Zulip Chat Archive

Stream: mathlib4

Topic: gcongr and local definitions


Yury G. Kudryashov (Jan 07 2024 at 05:41):

import Mathlib.Tactic.GCongr

example (m n : ) (h : m  n) : m + 1  n + 1 := by
  set f :    := (· + 1)
  change f m  f n
  gcongr -- Makes no progress

Yury G. Kudryashov (Jan 07 2024 at 05:42):

What's the proper way to fix this: change gcongr or unfold f before calling it?

Yury G. Kudryashov (Jan 07 2024 at 05:50):

In fact, I'm not sure if it is about set or about (· + 1) m vs m + 1

Yury G. Kudryashov (Jan 07 2024 at 05:52):

Both make gcongr fail:

import Mathlib.Tactic.GCongr

attribute [gcongr] Nat.succ_le_succ in
example (m n : ) (h : m  n) : Nat.succ m  Nat.succ n := by
  set f := Nat.succ
  gcongr

Yury G. Kudryashov (Jan 07 2024 at 05:52):

@Heather Macbeth :up:

Heather Macbeth (Jan 07 2024 at 05:54):

That behaviour is what I would expect at the moment. With the operation + 1 hidden behind a definition, gcongr has no way of knowing that operation is monotone. And it doesn't beta-reduce, which is why it fails on (· + 1) m ≤ (· + 1) n.

Yury G. Kudryashov (Jan 07 2024 at 05:56):

Shouldn't it do both (beta reduction and unfolding let definitions)?

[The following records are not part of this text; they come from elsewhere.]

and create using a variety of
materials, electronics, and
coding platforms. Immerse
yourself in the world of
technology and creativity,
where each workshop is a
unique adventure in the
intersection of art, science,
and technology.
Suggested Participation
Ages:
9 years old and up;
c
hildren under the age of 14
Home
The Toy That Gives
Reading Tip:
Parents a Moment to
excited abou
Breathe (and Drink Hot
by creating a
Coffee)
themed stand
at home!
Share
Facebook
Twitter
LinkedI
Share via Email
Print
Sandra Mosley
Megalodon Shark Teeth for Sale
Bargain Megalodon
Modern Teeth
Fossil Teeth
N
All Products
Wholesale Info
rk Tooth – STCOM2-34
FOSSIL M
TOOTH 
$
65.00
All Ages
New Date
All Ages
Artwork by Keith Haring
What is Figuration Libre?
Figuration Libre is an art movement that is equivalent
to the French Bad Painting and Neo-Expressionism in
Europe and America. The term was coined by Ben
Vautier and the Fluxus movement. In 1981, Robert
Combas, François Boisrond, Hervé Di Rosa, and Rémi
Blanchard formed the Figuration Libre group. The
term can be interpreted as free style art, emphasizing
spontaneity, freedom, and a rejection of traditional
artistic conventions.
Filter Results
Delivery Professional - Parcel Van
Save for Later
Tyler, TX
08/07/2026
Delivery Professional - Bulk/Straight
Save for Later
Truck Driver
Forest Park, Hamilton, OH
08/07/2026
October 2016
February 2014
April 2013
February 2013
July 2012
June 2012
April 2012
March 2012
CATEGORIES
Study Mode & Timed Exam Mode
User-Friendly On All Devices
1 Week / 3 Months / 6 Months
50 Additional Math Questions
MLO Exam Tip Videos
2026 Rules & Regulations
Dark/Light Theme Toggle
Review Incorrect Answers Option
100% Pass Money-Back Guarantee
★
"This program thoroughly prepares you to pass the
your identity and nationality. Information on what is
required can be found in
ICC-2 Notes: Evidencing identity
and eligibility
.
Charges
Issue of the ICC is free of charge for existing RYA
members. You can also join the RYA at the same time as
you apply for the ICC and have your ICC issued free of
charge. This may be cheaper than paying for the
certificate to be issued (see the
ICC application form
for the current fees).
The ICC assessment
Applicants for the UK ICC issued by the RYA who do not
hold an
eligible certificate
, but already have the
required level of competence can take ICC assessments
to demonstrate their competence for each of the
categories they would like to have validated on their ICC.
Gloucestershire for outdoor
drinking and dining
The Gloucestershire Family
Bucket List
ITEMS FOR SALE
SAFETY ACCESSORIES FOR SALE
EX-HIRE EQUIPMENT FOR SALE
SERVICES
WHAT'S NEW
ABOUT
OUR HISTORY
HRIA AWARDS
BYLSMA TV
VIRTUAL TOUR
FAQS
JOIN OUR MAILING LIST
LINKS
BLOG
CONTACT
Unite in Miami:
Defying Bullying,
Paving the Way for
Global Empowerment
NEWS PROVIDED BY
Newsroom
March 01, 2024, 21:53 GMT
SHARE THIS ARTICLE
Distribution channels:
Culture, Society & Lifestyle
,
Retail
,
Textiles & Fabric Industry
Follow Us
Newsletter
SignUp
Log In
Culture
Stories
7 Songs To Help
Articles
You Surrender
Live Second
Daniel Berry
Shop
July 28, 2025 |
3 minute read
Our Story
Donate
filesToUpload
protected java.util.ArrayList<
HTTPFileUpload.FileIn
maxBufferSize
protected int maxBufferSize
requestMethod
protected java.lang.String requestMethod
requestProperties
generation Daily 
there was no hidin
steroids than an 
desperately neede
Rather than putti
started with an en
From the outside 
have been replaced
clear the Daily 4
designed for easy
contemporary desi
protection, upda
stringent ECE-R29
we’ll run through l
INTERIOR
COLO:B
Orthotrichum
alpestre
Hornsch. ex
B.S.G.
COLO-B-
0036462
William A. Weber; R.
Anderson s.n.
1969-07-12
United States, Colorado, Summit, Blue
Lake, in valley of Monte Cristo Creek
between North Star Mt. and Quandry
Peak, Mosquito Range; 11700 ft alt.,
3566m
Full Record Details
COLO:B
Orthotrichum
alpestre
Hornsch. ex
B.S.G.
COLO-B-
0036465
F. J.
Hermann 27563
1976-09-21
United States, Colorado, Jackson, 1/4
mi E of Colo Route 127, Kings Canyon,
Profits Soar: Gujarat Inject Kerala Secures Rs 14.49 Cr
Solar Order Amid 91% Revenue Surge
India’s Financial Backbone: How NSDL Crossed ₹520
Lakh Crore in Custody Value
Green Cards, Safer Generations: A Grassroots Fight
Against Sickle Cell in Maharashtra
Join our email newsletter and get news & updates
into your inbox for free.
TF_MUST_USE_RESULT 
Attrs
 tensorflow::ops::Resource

Heather Macbeth (Jan 07 2024 at 05:59):

A related beta-reduction issue has been discussed several times before: it's not possible to tag as @[gcongr] a lemma with a missing beta-reduction in the wrong place. This is why docs#GCongr.sum_le_sum exists: the standard version of the lemma, docs#Finset.sum_le_sum, has a non-beta-reduced conclusion, (Finset.sum s fun (i : ι) => f i) ≤ Finset.sum s fun (i : ι) => g i. Same issue with integrals, etc.

Heather Macbeth (Jan 07 2024 at 06:01):

Yury G. Kudryashov said:

Shouldn't it do both (beta reduction and unfolding let definitions)?

My tentative opinion is: gcongr should beta-reduce, and it should have a ! version which unfolds let definitions and perhaps makes other reducibility adjustments.

Heather Macbeth (Jan 07 2024 at 06:02):

But the reducibility settings seem to be performance-critical:
https://leanprover.zulipchat.com/#narrow/stream/287929-mathlib4/topic/.60gcongr.60.20speed
so I assume this is a delicate question.

Yury G. Kudryashov (Jan 07 2024 at 06:20):

Thank you for the explanation about performance.